It's an interesting read and kind of illustrates how much people's tastes can change in a relatively short space of time.

http://www.theguardian.com/commentisfree/2014/jun/10/sleeve-tattoos-hipster-habit-unartistic-art


----------



## probably offline (Oct 8, 2012)

I like being a blank canvas. I did the piercing thing when I was a teen, but I never got any tattoos(thankfully). It looks good on others, but I wouldn't want to be 50 with tattoos.


----------



## feels (Jun 18, 2010)

I only have one at the moment on my lower, inner arm. It's fairly small and probably easy to miss. The majority of people seem to hate it, but others have genuinely complimented it. It makes me happy, though. I think the first day afterward I was like, "Oh sh*t, was this a mistake?", but got used to it shortly after. I'm thinking about getting another one. It would be a bit larger and more noticeable. I think I've always been really uncomfortable with standing out in any way, so that's what makes me hesitant and forces me to think about it for a while.
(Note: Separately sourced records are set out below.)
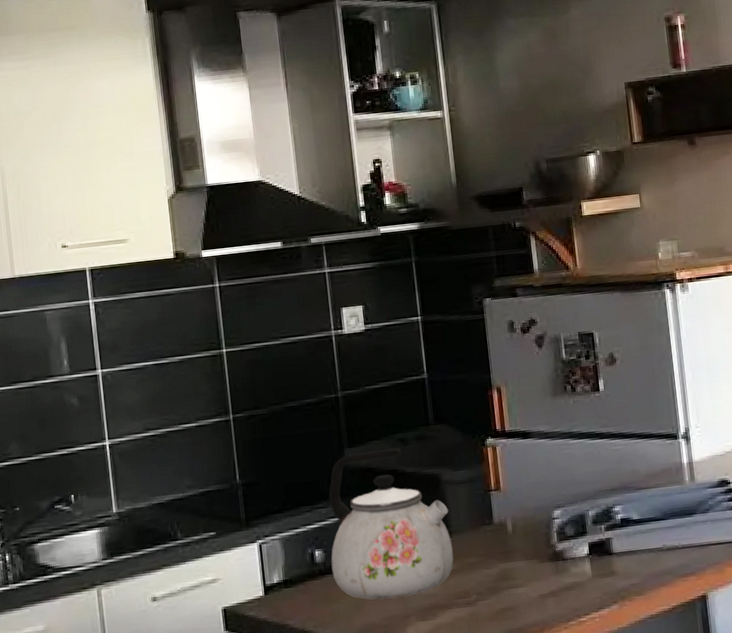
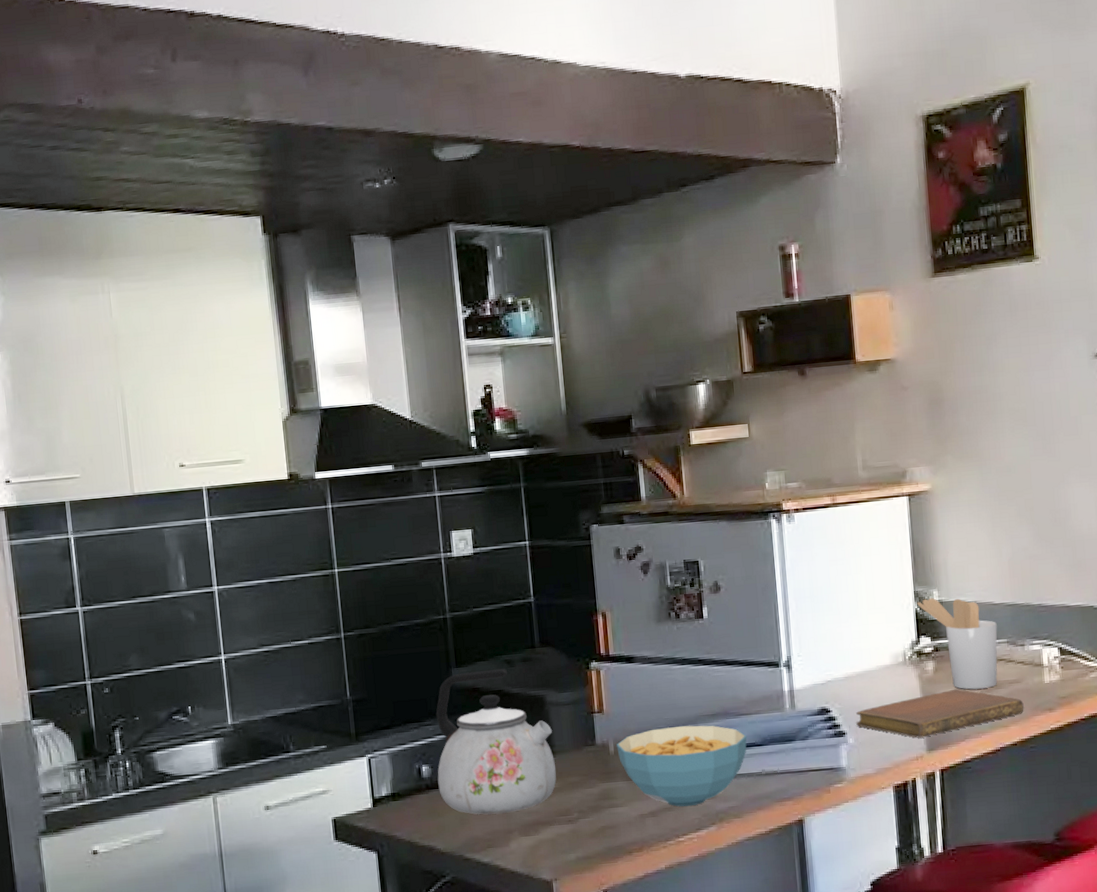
cereal bowl: none [514,500,647,586] -> present [616,725,747,807]

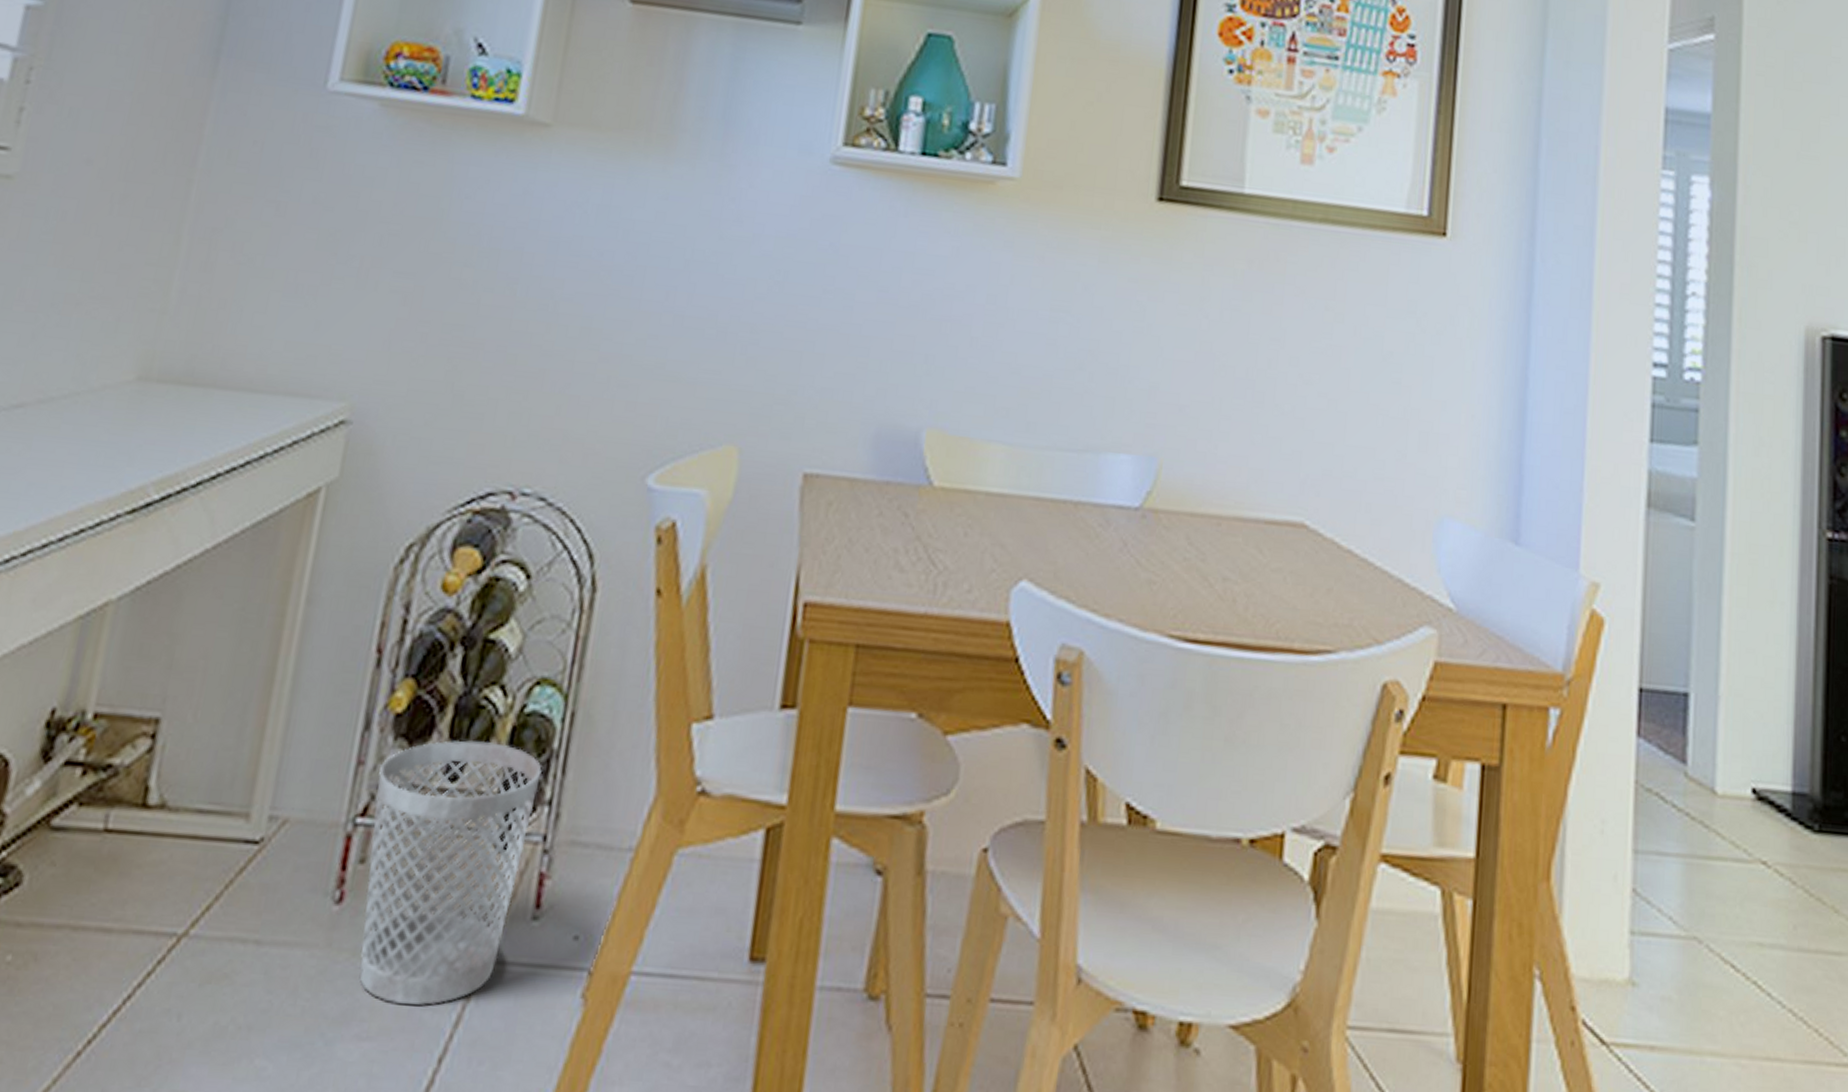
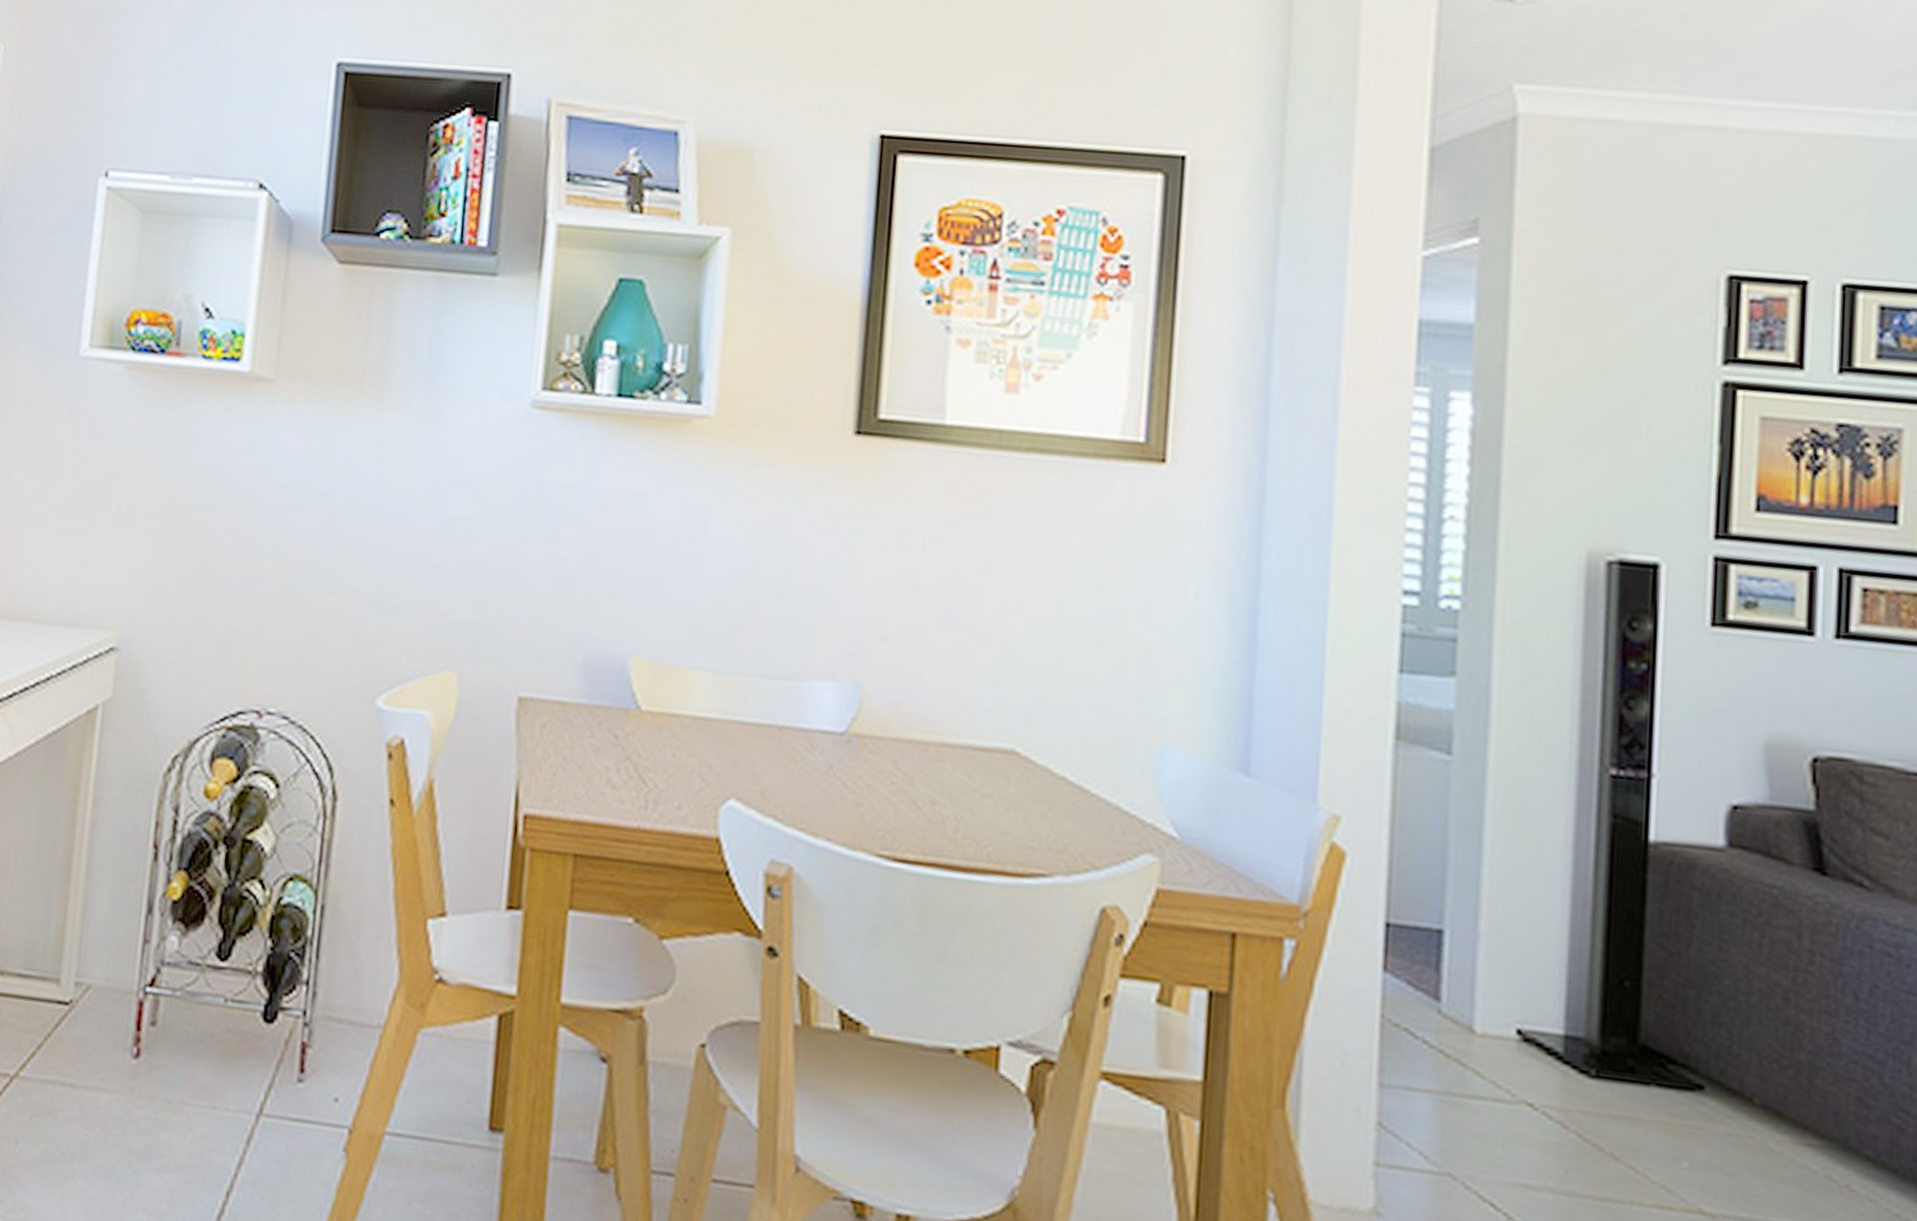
wastebasket: present [358,740,543,1005] -> none [156,925,300,1148]

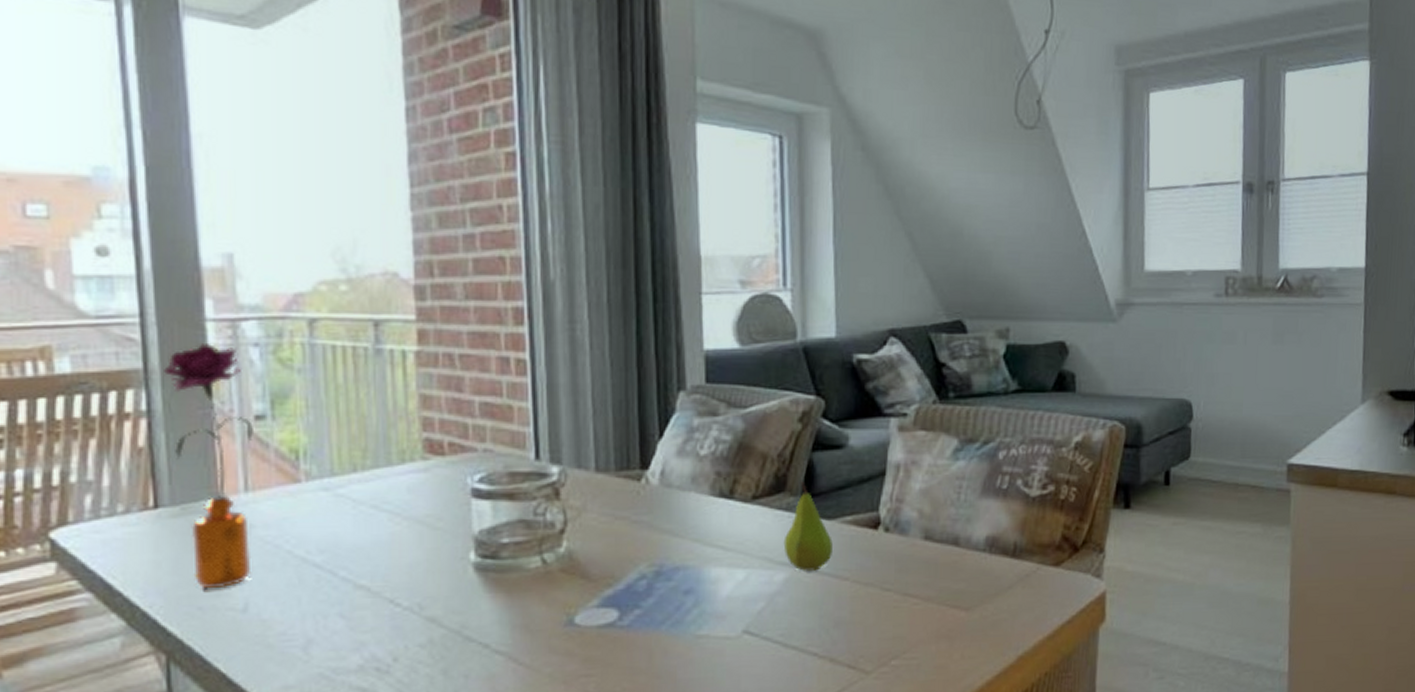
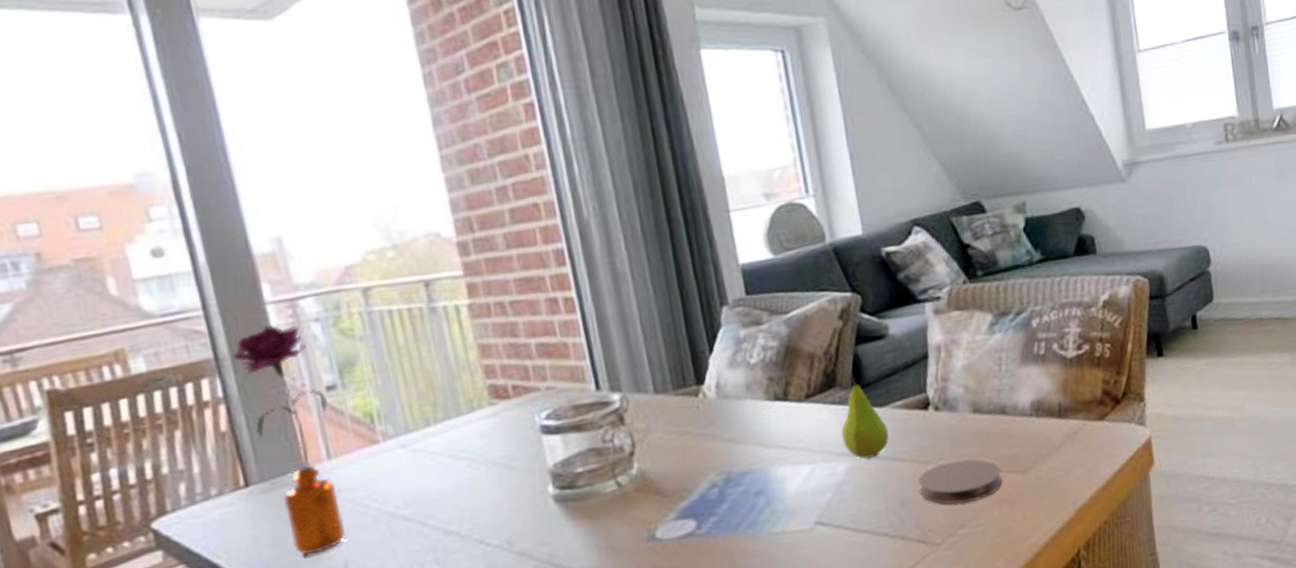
coaster: none [857,586,945,634] -> present [918,458,1003,505]

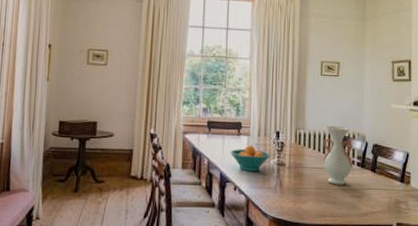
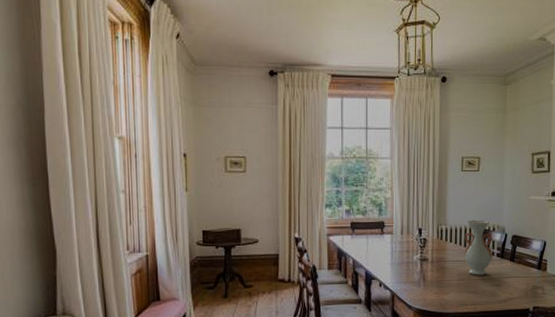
fruit bowl: present [230,145,271,172] -> none [374,243,414,268]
But no regrets here.


----------



## MobiusX (Nov 14, 2008)

In my country a lot of gang members get tattoos, MS 13 is the most dangerous gang, an international gang, it's made up of people from Central America (not mexico, that's their enemies) and it was started by Salvadorians and other countries from Central America joined


----------



## tehuti88 (Jun 19, 2005)

MobiusX said:


> I know someone who is married to a lady who has a *tattoo of her grandmother on her back*, self portrait type tattoo, a big one, it must really suck to *have sex with her and have to see her grandmother every time*, damn


Old thread, but why do you assume they're always going to be doing it doggy style...? :um


----------



## MobiusX (Nov 14, 2008)

tehuti88 said:


> Old thread, but why do you assume they're always going to be doing it doggy style...? :um


I was talking about when, I don't want to see someone's grandmother, that is so weird


----------



## AllieG (Feb 20, 2014)

I regret not getting bigger tattoos lol


----------



## JH1983 (Nov 14, 2013)

I just got matching hand tattoos with my ex in January and she broke up with me a couple weeks after. It's still cool on its own at least. I got a male sugar skull and she got a female one and when we held hands they faced each other. I don't regret it.
_Posted via Mobile Device_


----------



## Nitrogen (Dec 24, 2012)

Nope. Granted, I've only had it since October of last year but I love it. Every time I look at it, it reminds me of what I've had to endure but also coming to terms with everything and self-acceptance. It's on my inner forearm, so it's pretty easy to cover up when wearing long sleeves. Those who see it always tend to comment on it/compliment it which is nice.


----------



## Mur (Jan 20, 2011)

millenniumman75 said:


> I don't have any and don't plan on getting any.


^This


----------



## LucasPSI (Dec 23, 2016)

I think tattoos are great depending no what it is. Small jedi order symbol on wrist? Cool. Triforce symbol on chest? Perfect. Girlfriends name that odds are you're doing to dump in a week or two? Just... no. keep it simple, and pick something you know would make you happy.

That said, I don't have one but I would love to get one in the future. Something like a paw print to show my love for dogs and just animals in general


----------



## MobiusX (Nov 14, 2008)

Just saw a post of people who are actually getting freckle tattoos, imagine that.


----------